• Work to be completed: Write out every line of text in the data below, keeping each line's wording, spelling, punctuation, and order unchanged.

##### The data #####

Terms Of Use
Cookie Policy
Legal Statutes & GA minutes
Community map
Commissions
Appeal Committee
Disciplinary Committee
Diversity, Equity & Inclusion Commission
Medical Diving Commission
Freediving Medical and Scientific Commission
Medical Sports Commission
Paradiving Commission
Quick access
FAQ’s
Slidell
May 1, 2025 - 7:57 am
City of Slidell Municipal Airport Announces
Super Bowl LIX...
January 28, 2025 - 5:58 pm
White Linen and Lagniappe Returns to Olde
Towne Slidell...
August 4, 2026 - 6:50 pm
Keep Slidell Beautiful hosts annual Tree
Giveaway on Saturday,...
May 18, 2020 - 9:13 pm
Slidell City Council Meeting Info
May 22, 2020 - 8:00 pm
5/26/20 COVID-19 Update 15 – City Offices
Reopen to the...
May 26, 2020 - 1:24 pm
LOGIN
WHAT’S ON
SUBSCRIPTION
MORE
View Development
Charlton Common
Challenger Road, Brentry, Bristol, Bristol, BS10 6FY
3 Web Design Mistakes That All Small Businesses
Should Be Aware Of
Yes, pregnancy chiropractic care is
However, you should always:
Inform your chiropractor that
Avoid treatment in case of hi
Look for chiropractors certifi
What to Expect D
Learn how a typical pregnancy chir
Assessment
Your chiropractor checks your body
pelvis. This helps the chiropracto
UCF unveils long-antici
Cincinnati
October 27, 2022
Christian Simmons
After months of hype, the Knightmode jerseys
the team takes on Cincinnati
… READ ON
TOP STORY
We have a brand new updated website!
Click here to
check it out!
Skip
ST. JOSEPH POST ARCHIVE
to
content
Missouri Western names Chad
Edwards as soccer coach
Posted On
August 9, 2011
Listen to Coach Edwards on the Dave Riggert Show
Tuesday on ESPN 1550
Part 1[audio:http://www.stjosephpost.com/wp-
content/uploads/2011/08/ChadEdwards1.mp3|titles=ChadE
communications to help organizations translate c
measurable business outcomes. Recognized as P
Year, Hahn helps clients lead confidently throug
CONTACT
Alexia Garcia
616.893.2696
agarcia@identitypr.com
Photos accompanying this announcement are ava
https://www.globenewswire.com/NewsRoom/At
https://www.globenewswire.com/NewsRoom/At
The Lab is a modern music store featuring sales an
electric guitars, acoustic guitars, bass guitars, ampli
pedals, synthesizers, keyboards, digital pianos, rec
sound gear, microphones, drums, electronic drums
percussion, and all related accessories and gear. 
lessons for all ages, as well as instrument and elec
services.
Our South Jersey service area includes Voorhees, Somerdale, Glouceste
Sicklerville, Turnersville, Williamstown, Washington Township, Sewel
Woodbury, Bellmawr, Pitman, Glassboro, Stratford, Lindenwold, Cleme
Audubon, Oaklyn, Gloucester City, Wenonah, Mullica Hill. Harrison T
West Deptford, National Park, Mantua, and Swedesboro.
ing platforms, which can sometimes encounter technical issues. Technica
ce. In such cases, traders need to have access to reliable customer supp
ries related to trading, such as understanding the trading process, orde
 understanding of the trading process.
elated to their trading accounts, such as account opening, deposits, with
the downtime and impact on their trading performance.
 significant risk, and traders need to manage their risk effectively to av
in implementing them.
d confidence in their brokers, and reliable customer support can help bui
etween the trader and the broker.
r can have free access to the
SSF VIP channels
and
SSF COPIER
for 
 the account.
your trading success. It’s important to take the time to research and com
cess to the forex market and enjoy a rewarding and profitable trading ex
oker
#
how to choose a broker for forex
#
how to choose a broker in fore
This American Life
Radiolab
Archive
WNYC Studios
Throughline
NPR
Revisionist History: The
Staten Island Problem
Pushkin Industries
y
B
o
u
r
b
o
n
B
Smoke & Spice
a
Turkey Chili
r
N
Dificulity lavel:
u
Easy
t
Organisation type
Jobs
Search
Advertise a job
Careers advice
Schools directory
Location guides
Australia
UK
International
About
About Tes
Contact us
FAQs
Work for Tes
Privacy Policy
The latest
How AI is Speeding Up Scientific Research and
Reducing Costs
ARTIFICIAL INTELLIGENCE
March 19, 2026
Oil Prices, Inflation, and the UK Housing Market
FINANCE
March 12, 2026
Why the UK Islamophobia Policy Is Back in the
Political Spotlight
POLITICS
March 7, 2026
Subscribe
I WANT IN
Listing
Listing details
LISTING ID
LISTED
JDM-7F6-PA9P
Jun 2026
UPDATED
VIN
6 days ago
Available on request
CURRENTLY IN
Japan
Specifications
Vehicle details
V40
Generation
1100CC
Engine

#####

• Task response:
Terms Of Use
Cookie Policy
Legal Statutes & GA minutes
Community map
Commissions
Appeal Committee
Disciplinary Committee
Diversity, Equity & Inclusion Commission
Medical Diving Commission
Freediving Medical and Scientific Commission
Medical Sports Commission
Paradiving Commission
Quick access
FAQ’s
Slidell
May 1, 2025 - 7:57 am
City of Slidell Municipal Airport Announces
Super Bowl LIX...
January 28, 2025 - 5:58 pm
White Linen and Lagniappe Returns to Olde
Towne Slidell...
August 4, 2026 - 6:50 pm
Keep Slidell Beautiful hosts annual Tree
Giveaway on Saturday,...
May 18, 2020 - 9:13 pm
Slidell City Council Meeting Info
May 22, 2020 - 8:00 pm
5/26/20 COVID-19 Update 15 – City Offices
Reopen to the...
May 26, 2020 - 1:24 pm
LOGIN
WHAT’S ON
SUBSCRIPTION
MORE
View Development
Charlton Common
Challenger Road, Brentry, Bristol, Bristol, BS10 6FY
3 Web Design Mistakes That All Small Businesses
Should Be Aware Of
Yes, pregnancy chiropractic care is
However, you should always:
Inform your chiropractor that
Avoid treatment in case of hi
Look for chiropractors certifi
What to Expect D
Learn how a typical pregnancy chir
Assessment
Your chiropractor checks your body
pelvis. This helps the chiropracto
UCF unveils long-antici
Cincinnati
October 27, 2022
Christian Simmons
After months of hype, the Knightmode jerseys
the team takes on Cincinnati
… READ ON
TOP STORY
We have a brand new updated website!
Click here to
check it out!
Skip
ST. JOSEPH POST ARCHIVE
to
content
Missouri Western names Chad
Edwards as soccer coach
Posted On
August 9, 2011
Listen to Coach Edwards on the Dave Riggert Show
Tuesday on ESPN 1550
Part 1[audio:http://www.stjosephpost.com/wp-
content/uploads/2011/08/ChadEdwards1.mp3|titles=ChadE
communications to help organizations translate c
measurable business outcomes. Recognized as P
Year, Hahn helps clients lead confidently throug
CONTACT
Alexia Garcia
616.893.2696
agarcia@identitypr.com
Photos accompanying this announcement are ava
https://www.globenewswire.com/NewsRoom/At
https://www.globenewswire.com/NewsRoom/At
The Lab is a modern music store featuring sales an
electric guitars, acoustic guitars, bass guitars, ampli
pedals, synthesizers, keyboards, digital pianos, rec
sound gear, microphones, drums, electronic drums
percussion, and all related accessories and gear. 
lessons for all ages, as well as instrument and elec
services.
Our South Jersey service area includes Voorhees, Somerdale, Glouceste
Sicklerville, Turnersville, Williamstown, Washington Township, Sewel
Woodbury, Bellmawr, Pitman, Glassboro, Stratford, Lindenwold, Cleme
Audubon, Oaklyn, Gloucester City, Wenonah, Mullica Hill. Harrison T
West Deptford, National Park, Mantua, and Swedesboro.
ing platforms, which can sometimes encounter technical issues. Technica
ce. In such cases, traders need to have access to reliable customer supp
ries related to trading, such as understanding the trading process, orde
 understanding of the trading process.
elated to their trading accounts, such as account opening, deposits, with
the downtime and impact on their trading performance.
 significant risk, and traders need to manage their risk effectively to av
in implementing them.
d confidence in their brokers, and reliable customer support can help bui
etween the trader and the broker.
r can have free access to the
SSF VIP channels
and
SSF COPIER
for 
 the account.
your trading success. It’s important to take the time to research and com
cess to the forex market and enjoy a rewarding and profitable trading ex
oker
#
how to choose a broker for forex
#
how to choose a broker in fore
This American Life
Radiolab
Archive
WNYC Studios
Throughline
NPR
Revisionist History: The
Staten Island Problem
Pushkin Industries
y
B
o
u
r
b
o
n
B
Smoke & Spice
a
Turkey Chili
r
N
Dificulity lavel:
u
Easy
t
Organisation type
Jobs
Search
Advertise a job
Careers advice
Schools directory
Location guides
Australia
UK
International
About
About Tes
Contact us
FAQs
Work for Tes
Privacy Policy
The latest
How AI is Speeding Up Scientific Research and
Reducing Costs
ARTIFICIAL INTELLIGENCE
March 19, 2026
Oil Prices, Inflation, and the UK Housing Market
FINANCE
March 12, 2026
Why the UK Islamophobia Policy Is Back in the
Political Spotlight
POLITICS
March 7, 2026
Subscribe
I WANT IN
Listing
Listing details
LISTING ID
LISTED
JDM-7F6-PA9P
Jun 2026
UPDATED
VIN
6 days ago
Available on request
CURRENTLY IN
Japan
Specifications
Vehicle details
V40
Generation
1100CC
Engine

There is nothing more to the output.